As the more contagious Delta variant sweeps the nation and is partially responsible for a local surge in COVID cases, a new study suggests vaccines are less effective than originally believed against it.


All three available vaccines in the U.S. were originally approved under emergency use with a varrying amount of effectiveness. And as new strains entered the picture, researchers found they were still effective.

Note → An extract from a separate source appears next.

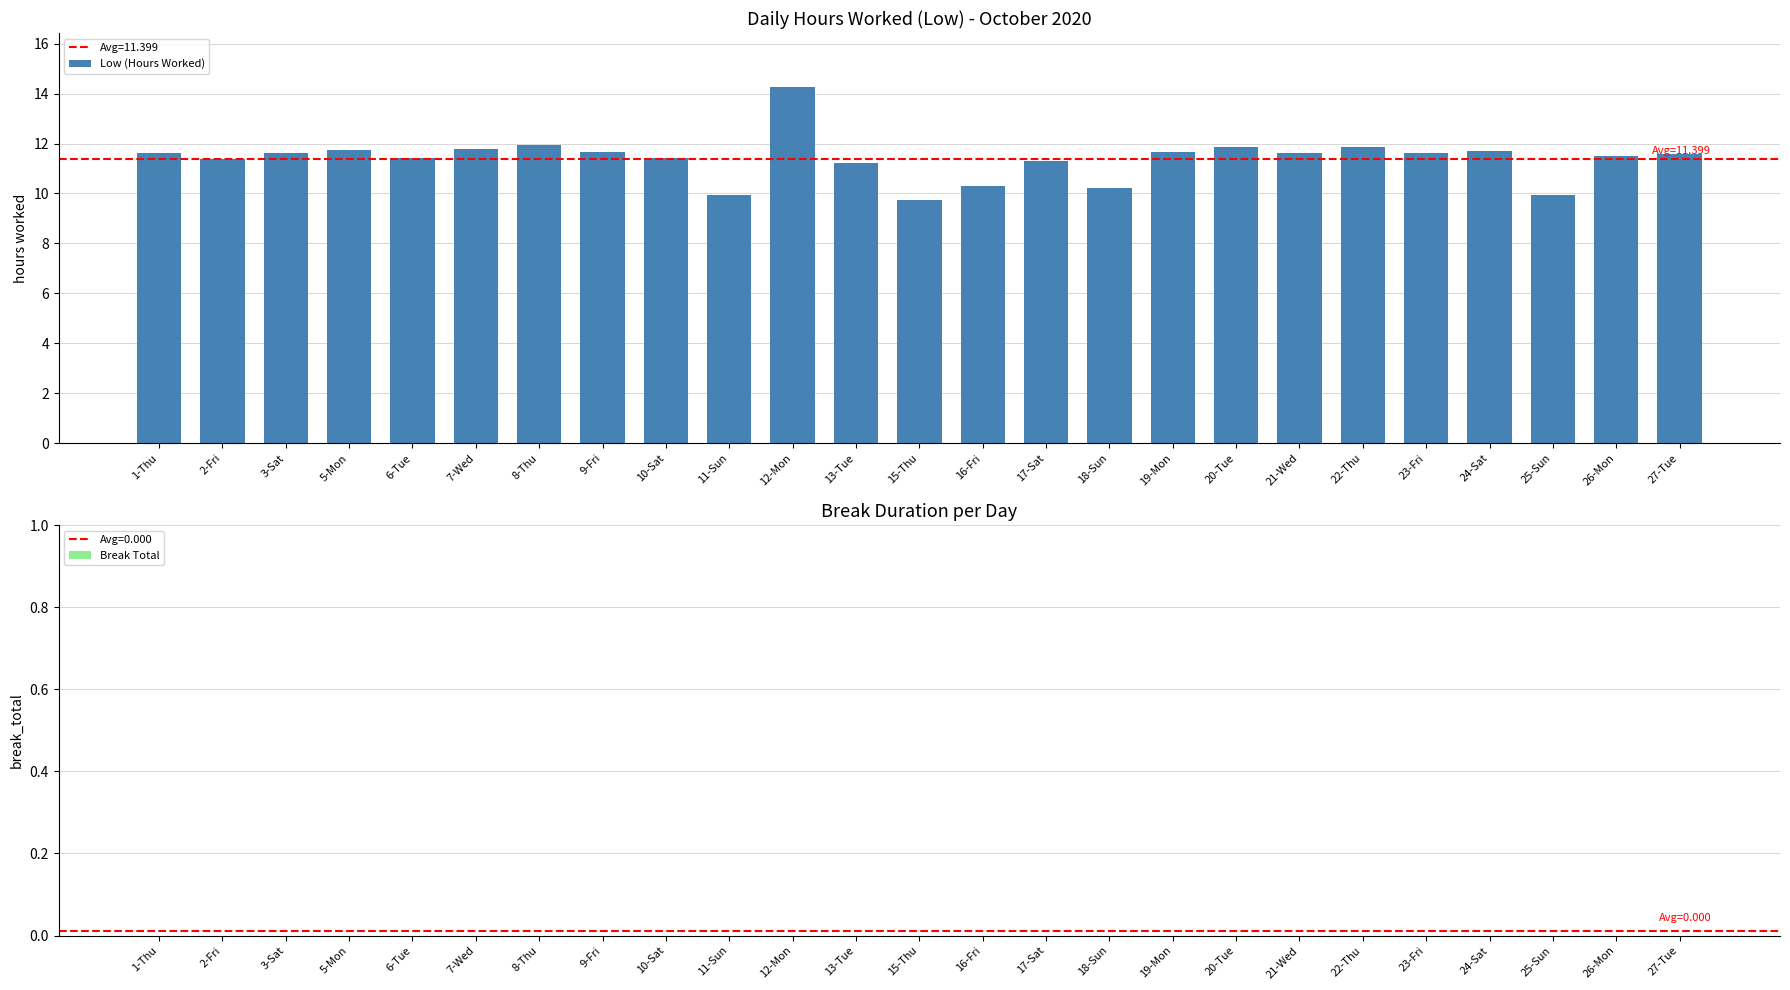

Where does the data first go above 11?

1-Thu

However, the latest study by nference and the Mayo Clinic compared Pfizer and Moderna vaccine effectiveness in the Mayo Clinic Health System over time from January to July:

  • The Pfizer shot, approved at 95% effectiveness, showed to be 76% effective against infection during that time period; and 85% effective against hospitalization
  • The Moderna shot, approved at 94% effectiveness, showed to be 86% during that time period; and 92% effective against hospitalization
  • The Johnson & Johnson was approved at 66% effectiveness and was not used in the study
However, when Delta became the dominant strain in July alone, that effectiveness against infection dropped to 42% in Pfizer and 76% in Moderna.

While the Moderna vaccine shows to be more effective, it is unclear if there is a reduction in effectiveness over time or due to the new variant itself. "Based on the data that we have so far, it is a combination of both factors," said Venky Soundararajan, a lead author of the study.

More research is still being conducted on the new info collected.

Breakthrough cases, when someone contracts the virus while vaccinated, are still less common in the community. Local health officials are encouraging everyone to get vaccinated as breakthrough cases are proving to show less severe symptoms. Almost all in the Austin metro ICUs are unvaccinated, according to officials.